Weaning at older ages
Weaning at older ages is common in many production systems as it holds a number of benefits.
Late Weaning Effect on the Piglets
Many studies have shown that the longer a sow nurses a litter, the better her progeny tend to perform. Traits that benefit are ADG, G:F, viability (mortality plus illness), and loin and fat depth. Main et al. (2004) found that increasing weaning age increased overall weaning-to-finish ADG, weight sold per pig weaned, and decreased mortality rate. Longer lactation lengths also allow the sow time to transfer cellular immunity to her litters and allows enough time for the piglets to develop their own active immunity.
So why doesn’t everyone wean at older ages? Well, the longer a sow lactates with one litter, the longer her farrow to farrow interval is, which equals lower litters per sow per year. SMS challenged this theory in a recent article, questioning whether or not litters per year is the measurement that should drive the farm. If older piglets have better immunity, survivability, and are heavier at weaning, you may be weaning just as many pigs that are viable going into the nursery and then perform better at finishing.
Late Weaning Effect on the Sow
Getting a good farrowing rate and increased litter sizes is correlated with shorter wean to 1st service interval. The time between weaning and the sow’s first cycle is dependent on many factors, one of them being pigs’ age at weaning. The sooner a weaned female returns to heat, the more fertile she is and the more eggs she will shed, thus improving litter size. As weaning age increases, days to cycle should decline. This occurs because the hormone levels triggering estrus decline as the lactation length increases.

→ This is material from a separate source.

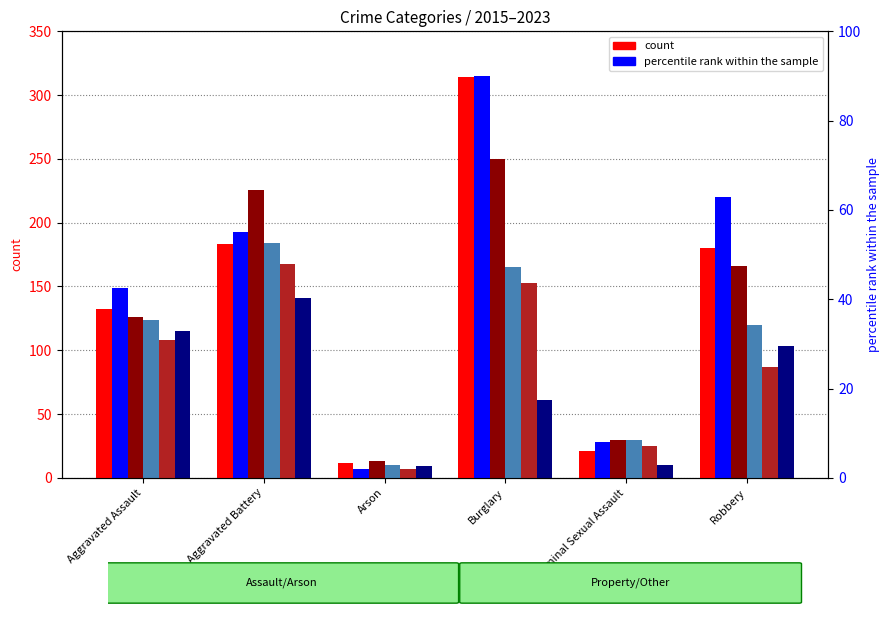

How many bars are there in each group?

6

Figure 2. Relationship between lactation length and litters per year. Adapted from King. Considerations at weaning time. University of Guelph Swine Extensions.
Industry benchmarking systems find that there is considerably less variation in the farms that are over 30 PW/MF/Y regardless of wean age. This suggests that weaning age shouldn’t be completely dependent on how many litters a sow can produce per year. Rather the focus should be on raising a solid number of quality piglets that will not only make it to weaning, but also perform inthe nursery and finishing periods.

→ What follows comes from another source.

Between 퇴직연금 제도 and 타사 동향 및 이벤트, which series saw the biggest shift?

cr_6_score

Weaning age for Fast Genetics pigs
With our genetics, we find that both the sow and piglets perform best when weaning age is between 19 and 22 days. This allows the sow’s reproductive tract enough time to recover for a successful pregnancy and short wean to service interval. It also takes advantage of increased TB, ADG, G:F, and pre-wean mortality performance measures in weaned piglets.
As stated above, any successful program, regardless of genetics, requires that it is tailored to your farm’s environment, nutrition program, and management style.